◆ REQUIREMENT A
Please return the rows unchanged, beginning at the line that has "68: (928, 374)" and stopping after the line that has "86: (727, 384)", both lines included.

◆ EXCERPT PROVIDED

┌──

But while several companies are seeking new ways to improve Pacific connectivity, some campaigners are emphasising the need for the continued roll-out of down-to-earth solutions, as well as calling for a regional approach to planning affordable connectivity.
O3b Networks, a satellite communications provider based in Europe and partly backed by Google, launched four satellites this month (10 July), after debuting its first commercial service with Telecom Cook Islands in March.
Singapore-based broadband satellite provider Kacific Broadband Satellite plans to launch a Pacific-oriented satellite in early 2017, and Google’s Project Loon is investigating balloon-powered internet, after launching a pilot in New Zealand in June 2013. Project Loon aims eventually to establish a ring of uninterrupted connectivity around the 40th southern parallel, an area in the Southern hemisphere that crosses the Atlantic Ocean, the Indian Ocean, Australasia, the Pacific Ocean and South America.
“The new wave of satellites is fascinating and these moves are very exciting.”
Christopher Sampson, Digital Society Foundation
“With support from local governments and global institutions, Kacific has the capacity to foster greater internet usage throughout the Pacific, fuelling economic growth,” says Christian Patouraux, the company’s CEO.
Christopher Sampson, founder and board member at the Digital Society Foundation, says that these are positive moves in the absence of other connectivity options, but are not enough alone.
“The new wave of satellites is fascinating and these moves are very exciting,” says Sampson.
But he adds that they need to be supplemented by fibre-optic cables: “In the digital age, fibre-optic cable is the motorway.”
A regional issue
Sampson says that a coordinated Pacific “masterplan” is needed to enable small and remote nations to take charge of their ICT (information and communications technology) needs, and secure affordable and robust connectivity.
“With a more coordinated planning approach at the regional level, we can better identify the gaps where national policies and funding abilities need to be supplemented, and we can better design the network ‘mesh’ for resilience, performance, value for money and extent of coverage,” says Sampson.
He is lobbying hard for regional bodies, such as the Pacific Islands Forum, to recognise this, pointing out that other continents plan joint networks and to share costs.
Affordable broadband-speed internet was not a focus in the recent review of the Pacific Plan. This was disappointing for Sampson, who says it should be a “key foundation” for future activities.
But he says he has received subsequent positive signals from the Pacific Islands Forum that ICT could be a “big-ticket item” under the new Framework for Pacific Regionalism which leaders are due to discuss at the end of this month.
Seini O’Connor, Pacific Plan advisor for the Pacific Islands Forum Secretariat, says that strengthening regional connectivity is expected to be “one of the first big areas considered by leaders following the framework processes”.

└──

◆ EXCERPTED DATA
┌──

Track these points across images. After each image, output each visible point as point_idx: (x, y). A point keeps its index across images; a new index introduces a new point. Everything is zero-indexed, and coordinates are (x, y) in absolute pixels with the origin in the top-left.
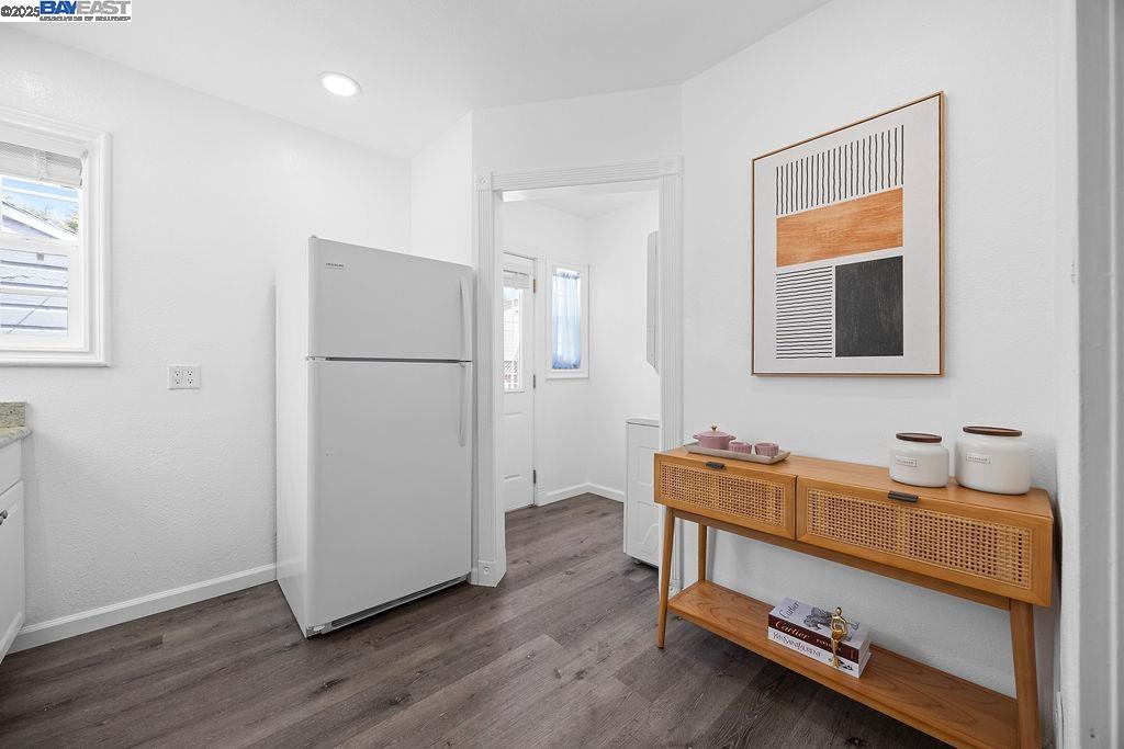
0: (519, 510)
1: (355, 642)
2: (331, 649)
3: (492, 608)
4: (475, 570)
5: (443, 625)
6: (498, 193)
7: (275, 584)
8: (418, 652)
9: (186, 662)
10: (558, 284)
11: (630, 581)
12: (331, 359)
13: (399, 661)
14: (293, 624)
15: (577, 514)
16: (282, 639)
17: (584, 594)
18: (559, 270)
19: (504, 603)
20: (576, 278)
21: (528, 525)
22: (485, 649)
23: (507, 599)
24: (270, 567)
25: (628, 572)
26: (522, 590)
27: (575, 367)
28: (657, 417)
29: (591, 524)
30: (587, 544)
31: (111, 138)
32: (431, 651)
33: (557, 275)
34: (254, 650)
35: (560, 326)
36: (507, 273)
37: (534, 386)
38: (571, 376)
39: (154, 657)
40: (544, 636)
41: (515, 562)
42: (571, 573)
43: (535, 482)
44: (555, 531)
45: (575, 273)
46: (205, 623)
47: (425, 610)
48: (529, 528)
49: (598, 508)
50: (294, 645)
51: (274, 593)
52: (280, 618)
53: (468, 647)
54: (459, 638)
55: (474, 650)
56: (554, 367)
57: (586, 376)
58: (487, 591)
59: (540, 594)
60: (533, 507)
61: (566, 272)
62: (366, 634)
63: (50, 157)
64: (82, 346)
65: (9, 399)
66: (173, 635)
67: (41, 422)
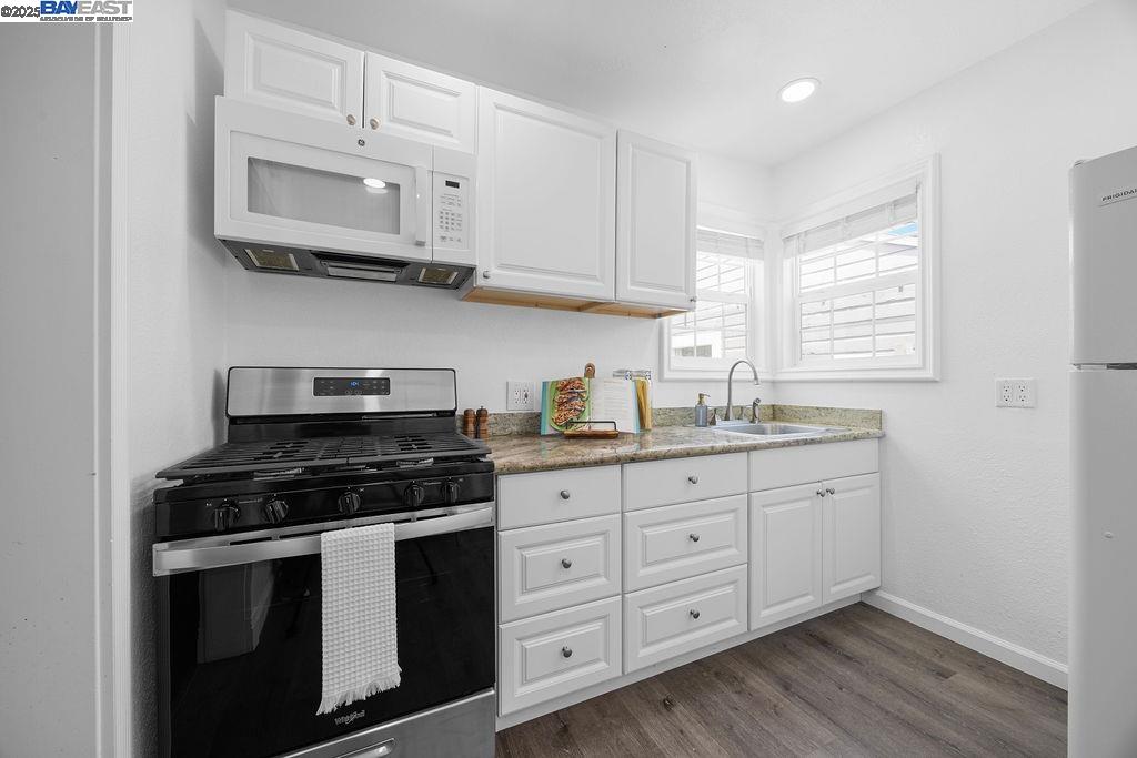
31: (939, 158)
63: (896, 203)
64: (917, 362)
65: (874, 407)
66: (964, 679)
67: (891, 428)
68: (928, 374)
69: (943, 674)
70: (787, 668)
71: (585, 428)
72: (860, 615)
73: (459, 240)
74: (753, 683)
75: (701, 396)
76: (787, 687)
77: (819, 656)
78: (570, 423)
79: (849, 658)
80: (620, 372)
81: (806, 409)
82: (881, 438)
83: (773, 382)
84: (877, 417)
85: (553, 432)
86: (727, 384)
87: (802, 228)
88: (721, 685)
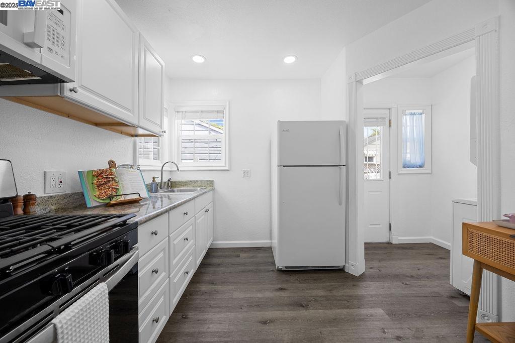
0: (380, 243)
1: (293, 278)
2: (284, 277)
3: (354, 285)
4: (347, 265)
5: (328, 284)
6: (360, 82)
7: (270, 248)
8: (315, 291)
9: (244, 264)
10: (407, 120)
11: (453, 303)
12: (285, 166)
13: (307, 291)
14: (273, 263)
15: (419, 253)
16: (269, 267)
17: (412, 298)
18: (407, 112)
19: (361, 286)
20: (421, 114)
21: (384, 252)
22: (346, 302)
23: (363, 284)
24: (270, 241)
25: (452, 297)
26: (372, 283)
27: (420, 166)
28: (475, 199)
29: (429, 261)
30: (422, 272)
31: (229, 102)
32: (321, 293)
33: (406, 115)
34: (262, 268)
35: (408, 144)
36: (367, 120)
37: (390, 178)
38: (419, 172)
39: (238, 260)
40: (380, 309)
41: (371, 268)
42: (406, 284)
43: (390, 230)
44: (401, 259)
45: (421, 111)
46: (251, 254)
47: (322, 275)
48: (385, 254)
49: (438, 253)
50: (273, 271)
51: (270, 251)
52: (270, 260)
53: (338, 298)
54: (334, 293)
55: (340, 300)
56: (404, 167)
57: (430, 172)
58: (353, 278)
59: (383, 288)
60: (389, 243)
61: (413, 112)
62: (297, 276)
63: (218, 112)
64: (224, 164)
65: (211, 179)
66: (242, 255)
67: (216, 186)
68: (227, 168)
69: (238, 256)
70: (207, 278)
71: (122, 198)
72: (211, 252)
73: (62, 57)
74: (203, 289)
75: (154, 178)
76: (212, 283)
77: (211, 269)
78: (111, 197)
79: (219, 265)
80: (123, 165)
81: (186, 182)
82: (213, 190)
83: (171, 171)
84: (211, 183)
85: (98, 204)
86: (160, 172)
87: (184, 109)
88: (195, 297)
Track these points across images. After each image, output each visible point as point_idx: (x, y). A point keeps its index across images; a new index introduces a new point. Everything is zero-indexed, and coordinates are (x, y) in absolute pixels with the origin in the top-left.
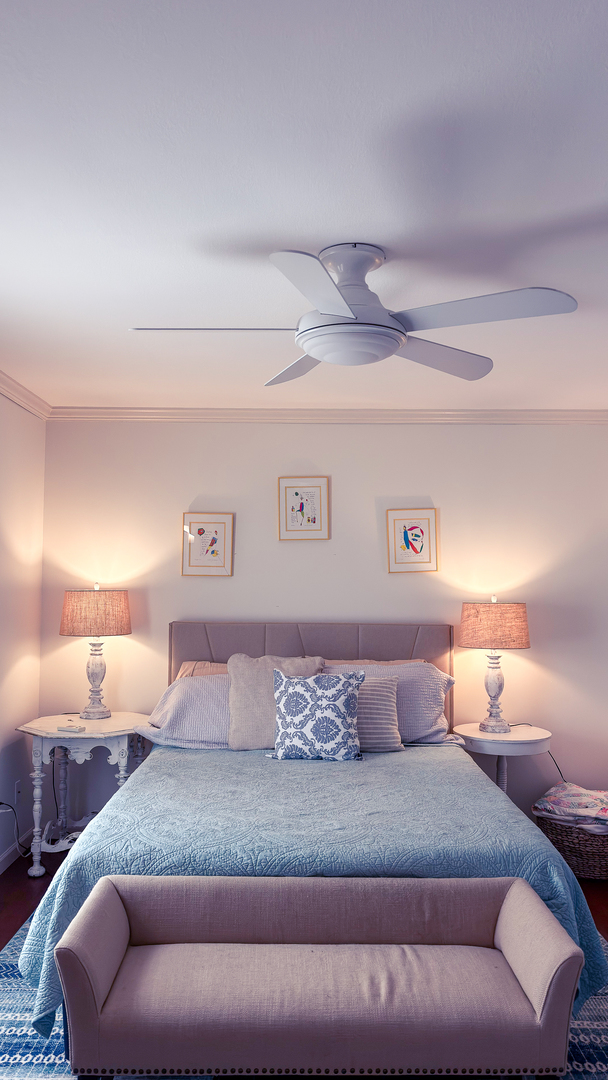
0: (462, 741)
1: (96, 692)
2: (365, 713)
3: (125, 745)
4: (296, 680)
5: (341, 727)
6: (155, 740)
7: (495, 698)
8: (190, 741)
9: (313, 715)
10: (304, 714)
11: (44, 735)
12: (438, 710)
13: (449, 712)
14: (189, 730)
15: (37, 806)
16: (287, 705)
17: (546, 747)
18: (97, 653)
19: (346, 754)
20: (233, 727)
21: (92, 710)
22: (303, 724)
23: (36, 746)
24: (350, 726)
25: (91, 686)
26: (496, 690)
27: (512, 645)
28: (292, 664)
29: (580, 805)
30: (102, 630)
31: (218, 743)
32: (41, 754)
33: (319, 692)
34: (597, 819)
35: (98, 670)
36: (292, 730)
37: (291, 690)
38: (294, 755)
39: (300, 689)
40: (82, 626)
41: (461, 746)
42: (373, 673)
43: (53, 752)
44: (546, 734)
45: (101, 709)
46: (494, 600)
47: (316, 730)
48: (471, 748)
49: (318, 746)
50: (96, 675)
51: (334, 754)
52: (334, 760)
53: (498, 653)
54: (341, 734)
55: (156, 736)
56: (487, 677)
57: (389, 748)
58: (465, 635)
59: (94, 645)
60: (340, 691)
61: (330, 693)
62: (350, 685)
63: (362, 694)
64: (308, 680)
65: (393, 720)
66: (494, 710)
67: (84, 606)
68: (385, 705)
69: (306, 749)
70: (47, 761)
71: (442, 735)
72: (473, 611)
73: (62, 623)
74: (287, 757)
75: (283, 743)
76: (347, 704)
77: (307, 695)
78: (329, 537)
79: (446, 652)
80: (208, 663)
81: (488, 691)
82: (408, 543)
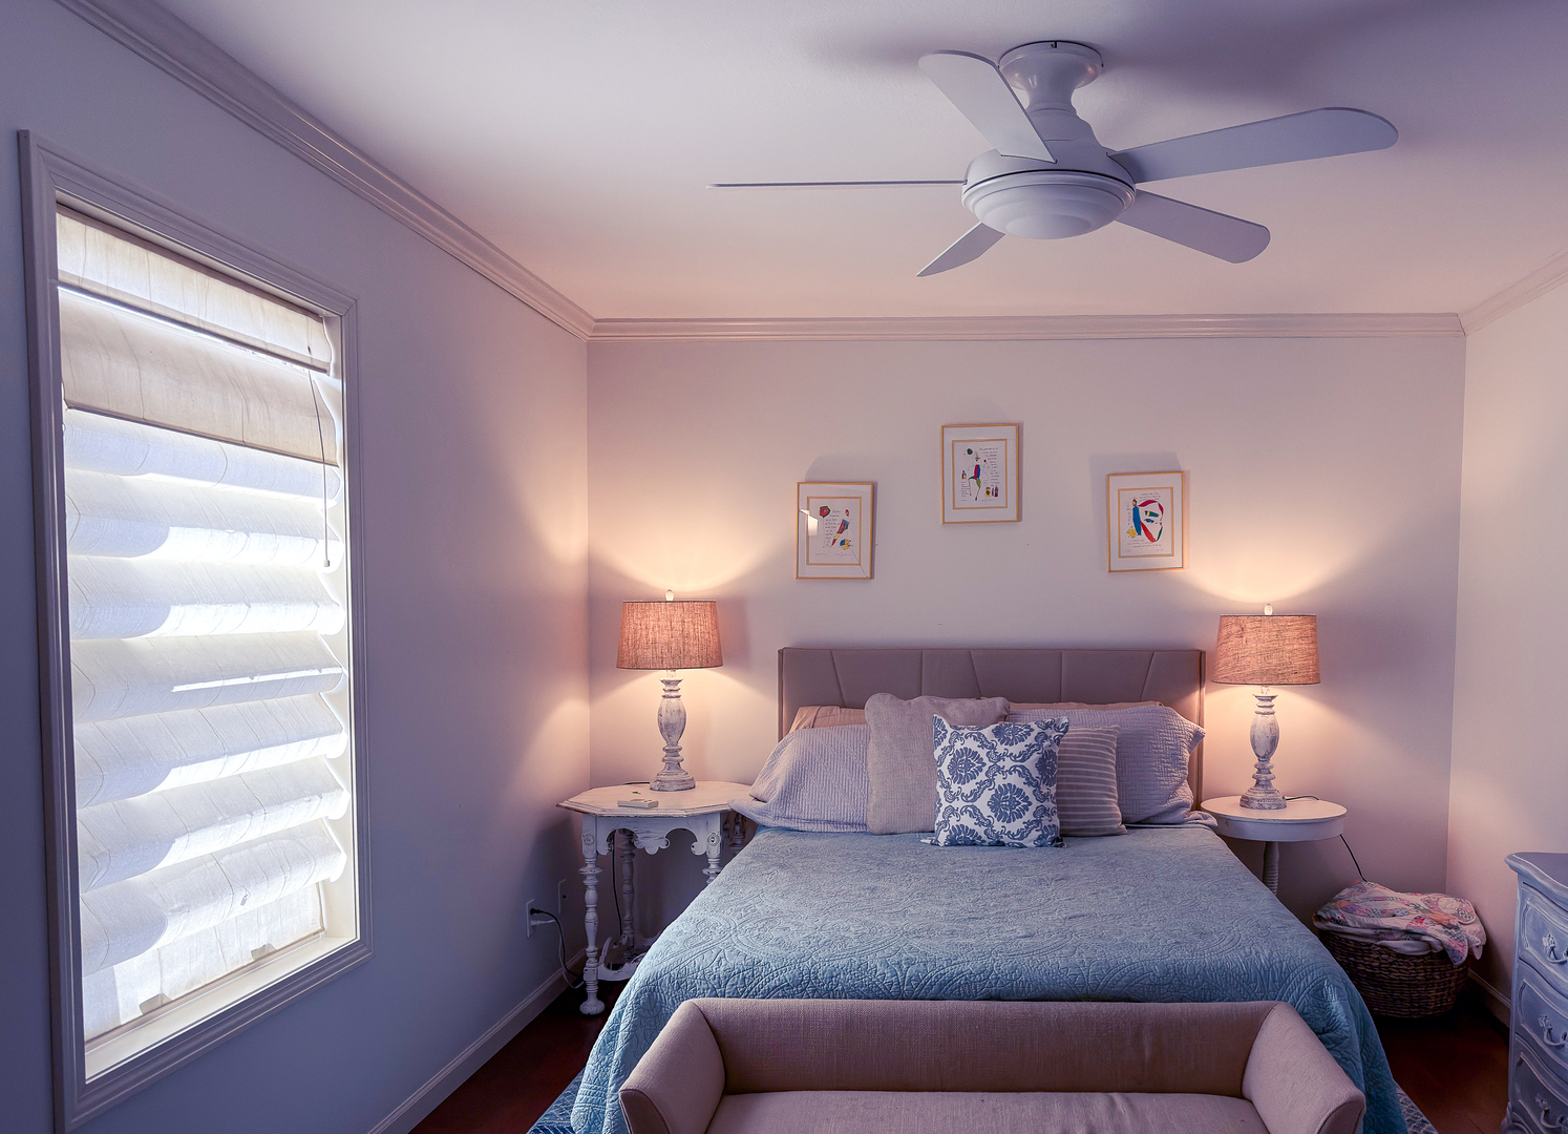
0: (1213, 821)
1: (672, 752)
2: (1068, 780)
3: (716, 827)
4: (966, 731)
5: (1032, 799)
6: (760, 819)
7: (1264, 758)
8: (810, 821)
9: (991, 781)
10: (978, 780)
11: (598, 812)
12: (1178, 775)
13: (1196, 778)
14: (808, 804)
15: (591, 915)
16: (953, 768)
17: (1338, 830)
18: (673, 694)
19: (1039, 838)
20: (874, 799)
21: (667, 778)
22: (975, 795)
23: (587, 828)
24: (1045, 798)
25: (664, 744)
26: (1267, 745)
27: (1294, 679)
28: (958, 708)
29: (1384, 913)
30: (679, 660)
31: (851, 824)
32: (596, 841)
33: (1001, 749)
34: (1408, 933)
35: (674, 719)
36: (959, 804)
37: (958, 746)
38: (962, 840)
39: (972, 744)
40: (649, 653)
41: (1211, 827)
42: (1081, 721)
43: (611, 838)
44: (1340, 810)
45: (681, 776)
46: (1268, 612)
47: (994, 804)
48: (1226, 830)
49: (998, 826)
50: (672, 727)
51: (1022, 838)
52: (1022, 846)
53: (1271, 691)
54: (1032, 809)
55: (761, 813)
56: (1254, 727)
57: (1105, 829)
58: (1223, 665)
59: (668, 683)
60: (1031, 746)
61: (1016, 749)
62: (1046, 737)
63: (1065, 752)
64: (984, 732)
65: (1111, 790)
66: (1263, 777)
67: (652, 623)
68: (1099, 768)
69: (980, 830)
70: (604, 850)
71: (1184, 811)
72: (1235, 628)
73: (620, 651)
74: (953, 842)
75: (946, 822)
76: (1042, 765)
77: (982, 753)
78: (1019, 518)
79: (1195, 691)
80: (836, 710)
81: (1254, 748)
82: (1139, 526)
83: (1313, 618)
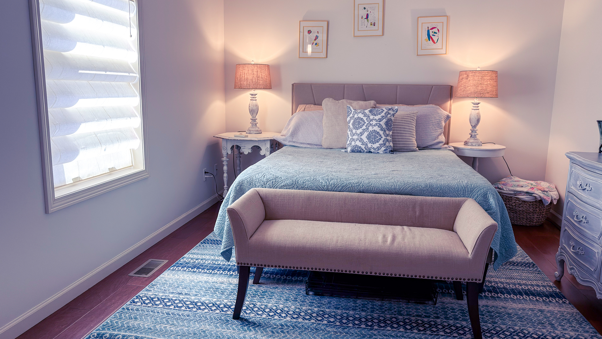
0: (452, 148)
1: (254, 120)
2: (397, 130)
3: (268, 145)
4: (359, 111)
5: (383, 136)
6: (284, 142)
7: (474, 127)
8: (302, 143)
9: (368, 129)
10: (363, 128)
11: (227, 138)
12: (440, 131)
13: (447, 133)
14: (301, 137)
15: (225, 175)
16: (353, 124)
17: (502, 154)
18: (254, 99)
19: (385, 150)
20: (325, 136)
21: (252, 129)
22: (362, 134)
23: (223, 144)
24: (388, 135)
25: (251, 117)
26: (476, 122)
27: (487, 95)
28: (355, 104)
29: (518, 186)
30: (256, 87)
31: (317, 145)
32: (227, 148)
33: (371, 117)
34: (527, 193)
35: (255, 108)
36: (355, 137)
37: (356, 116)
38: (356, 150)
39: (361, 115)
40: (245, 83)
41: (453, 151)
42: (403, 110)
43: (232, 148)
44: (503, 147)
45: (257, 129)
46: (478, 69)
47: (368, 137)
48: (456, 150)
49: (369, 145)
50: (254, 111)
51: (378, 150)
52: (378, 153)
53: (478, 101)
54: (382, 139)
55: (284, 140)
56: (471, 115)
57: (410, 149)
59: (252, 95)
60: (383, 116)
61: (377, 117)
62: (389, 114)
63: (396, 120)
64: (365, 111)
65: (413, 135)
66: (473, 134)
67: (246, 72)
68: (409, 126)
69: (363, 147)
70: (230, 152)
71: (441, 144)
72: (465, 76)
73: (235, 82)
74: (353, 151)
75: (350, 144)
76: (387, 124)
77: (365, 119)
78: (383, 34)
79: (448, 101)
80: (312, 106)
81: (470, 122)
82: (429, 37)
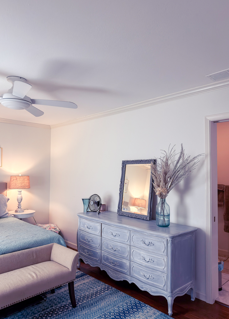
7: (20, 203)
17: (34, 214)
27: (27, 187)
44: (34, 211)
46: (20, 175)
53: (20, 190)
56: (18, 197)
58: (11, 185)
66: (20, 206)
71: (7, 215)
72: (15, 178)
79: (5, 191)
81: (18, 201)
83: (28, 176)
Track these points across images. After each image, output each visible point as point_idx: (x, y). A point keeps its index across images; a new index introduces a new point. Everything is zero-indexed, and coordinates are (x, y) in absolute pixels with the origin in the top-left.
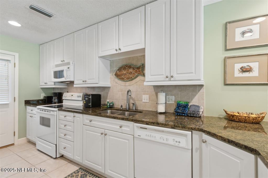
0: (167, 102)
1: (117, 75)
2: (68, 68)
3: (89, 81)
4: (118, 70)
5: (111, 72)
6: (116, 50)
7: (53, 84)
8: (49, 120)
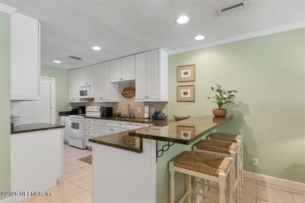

└──

◆ REQUIREMENT B
According to the excerpt on Pacific connectivity, why does Sampson want a more coordinated planning approach at the regional level?

◆ OUTPUT A
68: (928, 374)
69: (943, 674)
70: (787, 668)
71: (585, 428)
72: (860, 615)
73: (459, 240)
74: (753, 683)
75: (701, 396)
76: (787, 687)
77: (819, 656)
78: (570, 423)
79: (849, 658)
80: (620, 372)
81: (806, 409)
82: (881, 438)
83: (773, 382)
84: (877, 417)
85: (553, 432)
86: (727, 384)

◆ OUTPUT B
He says it would make it easier to identify the gaps where national policies and funding abilities need to be supplemented. It would also allow a better design of the network "mesh" for resilience, performance, value for money and extent of coverage. He sees such a "masterplan" as a way for small and remote nations to take charge of their ICT needs and secure affordable, robust connectivity.